Published 02/26/2023, 07:17 AM
Updated 02/26/2023, 07:20 AM
© Reuters. A U.S. one-dollar bill is seen against four 10000 Iranian rial bills in an exchange shop in Tehran, Iran December 25, 2022. Majid Asgaripour/WANA (West Asia News Agency) via REUTERS

DUBAI (Reuters) - Iran's currency fell to a record low against the U.S. dollar on the unofficial market on Sunday, amid the country's increasing isolation over its disputed nuclear programme, human rights violations and the supply of drones to Russia.

The U.S. dollar was fetching as much as 601,500 rials on Iran's unofficial market on Sunday, compared with 575,000 on the previous day and 540,000 on Friday, according to foreign exchange site Bonbast.com.

Iranian authorities have blamed the currency's fall on "the enemies' plot" to destabilise the Islamic Republic after months of unrest sparked by the death in custody of a young woman on Sept. 16.

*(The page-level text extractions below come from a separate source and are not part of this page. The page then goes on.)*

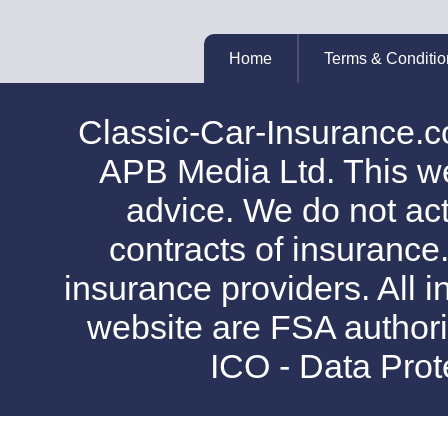
Home
Terms & Conditio
Classic-Car-Insurance.c
APB Media Ltd. This web
advice. We do not act
contracts of insurance
insurance providers. All i
website are FSA authori
ICO - Data Pro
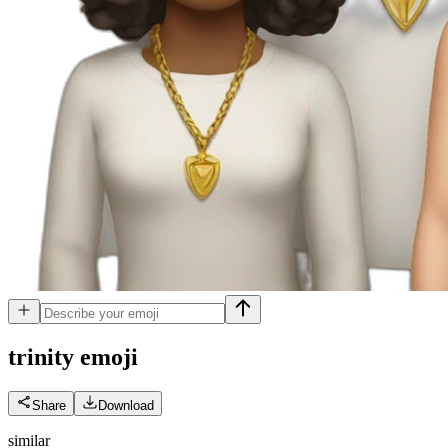
trinity
emoji
Share
Download
similar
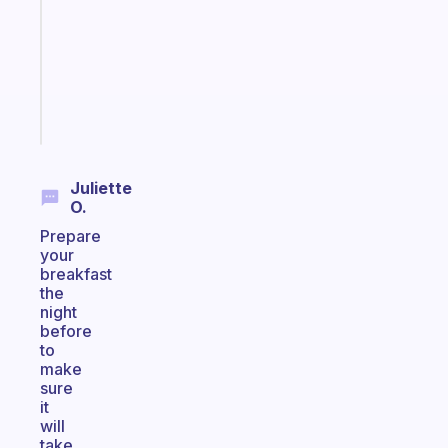
for
your
ADHD
brain
Start
today
Juliette
O.
Prepare
your
breakfast
the
night
before
to
make
sure
it
will
take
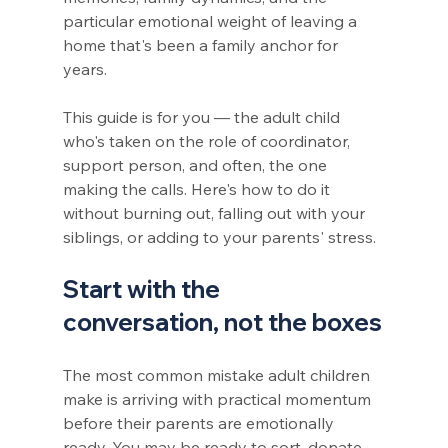
particular emotional weight of leaving a 
home that's been a family anchor for 
years.
This guide is for you — the adult child 
who's taken on the role of coordinator, 
support person, and often, the one 
making the calls. Here's how to do it 
without burning out, falling out with your 
siblings, or adding to your parents' stress.
Start with the 
conversation, not the boxes
The most common mistake adult children 
make is arriving with practical momentum 
before their parents are emotionally 
ready. You may be ready to sort, donate, 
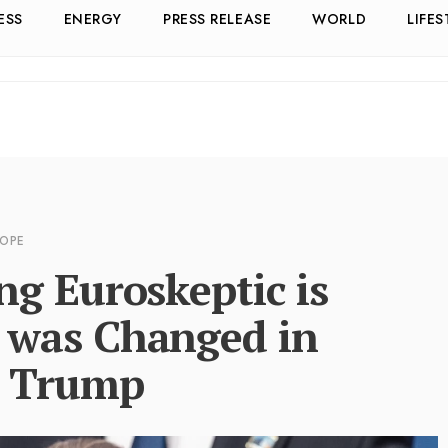
ESS
ENERGY
PRESS RELEASE
WORLD
LIFES
ROPE
g Euroskeptic is
 was Changed in
d Trump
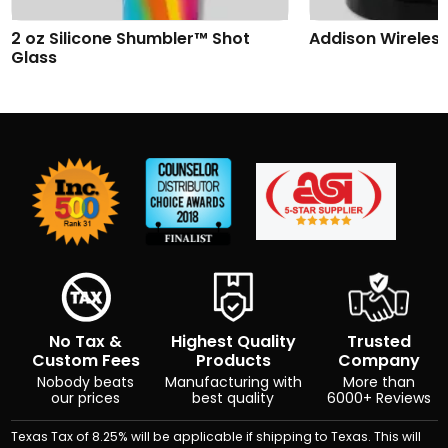
2 oz Silicone Shumbler™ Shot
Addison Wireles
Glass
No Tax &
Highest Quality
Trusted
Custom Fees
Products
Company
Nobody beats
Manufacturing with
More than
our prices
best quality
6000+ Reviews
Texas Tax of 8.25% will be applicable if shipping to Texas. This will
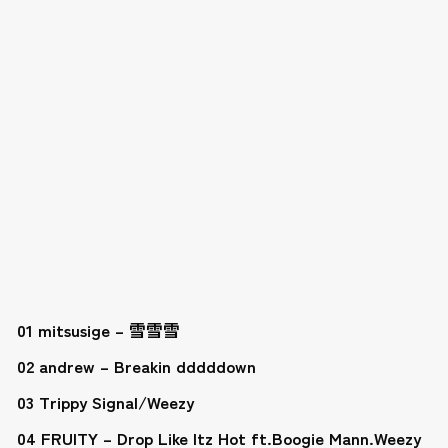
01 mitsusige – 雪雪雪
02 andrew – Breakin dddddown
03 Trippy Signal/Weezy
04 FRUITY – Drop Like Itz Hot ft.Boogie Mann.Weezy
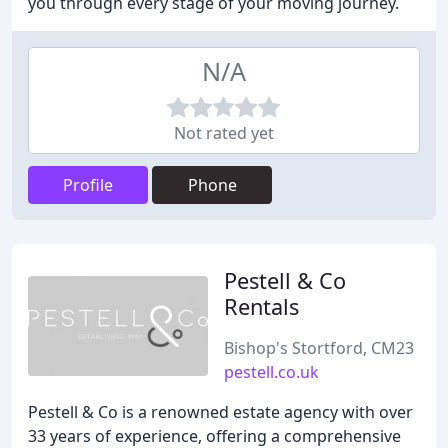
you through every stage of your moving journey.
N/A
Not rated yet
Profile
Phone
Pestell & Co
Rentals
Bishop's Stortford, CM23
pestell.co.uk
Pestell & Co is a renowned estate agency with over
33 years of experience, offering a comprehensive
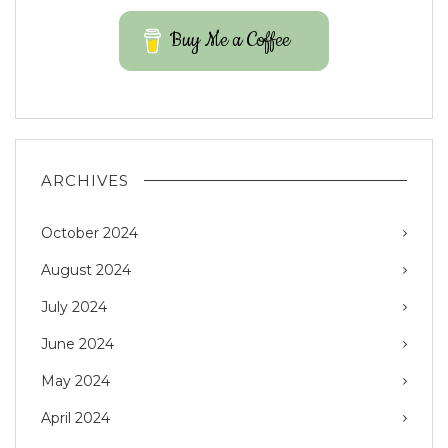
Buy Me a Coffee
ARCHIVES
October 2024
August 2024
July 2024
June 2024
May 2024
April 2024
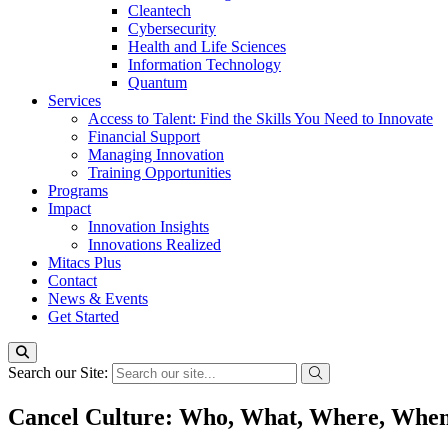
Cleantech
Cybersecurity
Health and Life Sciences
Information Technology
Quantum
Services
Access to Talent: Find the Skills You Need to Innovate
Financial Support
Managing Innovation
Training Opportunities
Programs
Impact
Innovation Insights
Innovations Realized
Mitacs Plus
Contact
News & Events
Get Started
Search our Site:
Cancel Culture: Who, What, Where, Whe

The rial has lost nearly half of its value since the start of nationwide protests, the boldest challenge to theocratic rule since the 1979 Islamic Revolution.

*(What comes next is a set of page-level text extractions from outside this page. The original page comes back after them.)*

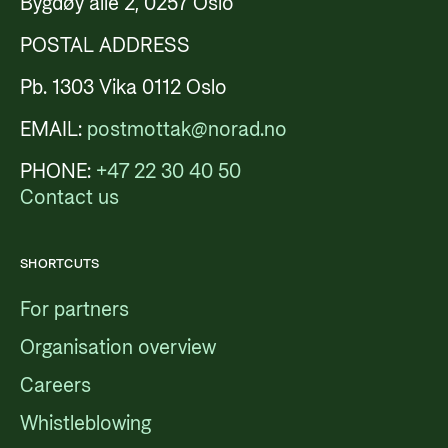
Bygdøy allé 2, 0257 Oslo
POSTAL ADDRESS
Pb. 1303 Vika 0112 Oslo
EMAIL:
postmottak@norad.no
PHONE:
+47 22 30 40 50
Contact us
SHORTCUTS
For partners
Organisation overview
Careers
Whistleblowing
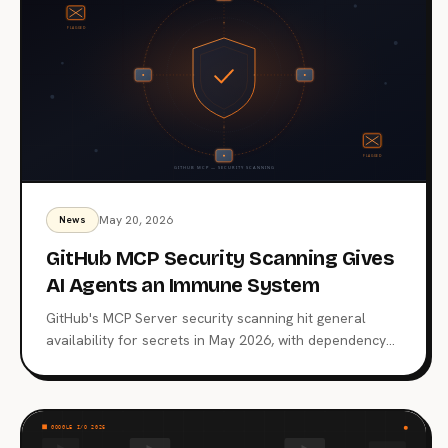
May 20, 2026
News
GitHub MCP Security Scanning Gives
AI Agents an Immune System
GitHub's MCP Server security scanning hit general
availability for secrets in May 2026, with dependency
scanning entering public preview. What the scanner
catches, what it still misses, and why a 66% finding rate
across 1,808 servers made this rollout overdue.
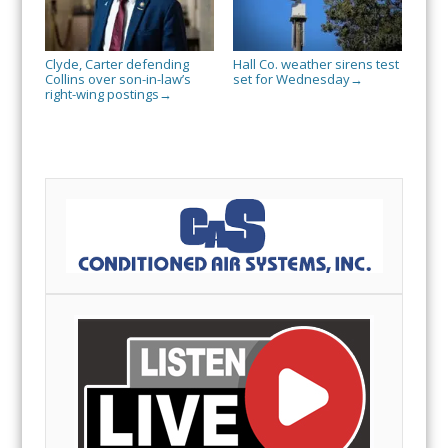
Clyde, Carter defending
Hall Co. weather sirens test
Collins over son-in-law’s
set for Wednesday
→
right-wing postings
→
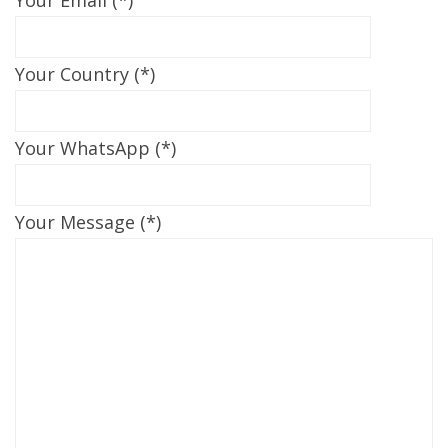
Your Country (*)
Your WhatsApp (*)
Your Message (*)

With protests in the Sunni-populated areas of Iran persisting, demonstrations in other parts of the country have waned in the past few weeks amid the state's harsh crackdown on protests.

The clerical leaders fear economic misery could ignite more protests when Iran faces mounting Western pressure over issues ranging from "brutal" clampdown on unrest, its disputed nuclear programme and the war in Ukraine, where Western states say Russia has used Iranian drones.

Iran denies supplying drones to Russia for use in the Ukraine war.

The decreasing likelihood of salvaging Tehran's 2015 nuclear pact with world powers amid stalled talks since last year could also mean that crippling economic sanctions re-imposed by Washington when it ditched the pact in 2018 will continue to weigh on Iran's economy.

© Reuters. A U.S. one-dollar bill is seen against four 10000 Iranian rial bills in an exchange shop in Tehran, Iran December 25, 2022. Majid Asgaripour/WANA (West Asia News Agency) via REUTERS

Faced with the prospect of further economic hardship, Iranians have been turning to dollars and other hard currencies or gold to protect their savings amid an inflation above %53 and rising prices.

To calm the market and ease demand for dollars, the central bank on Saturday lifted a ban on private exchange shops selling hard currencies.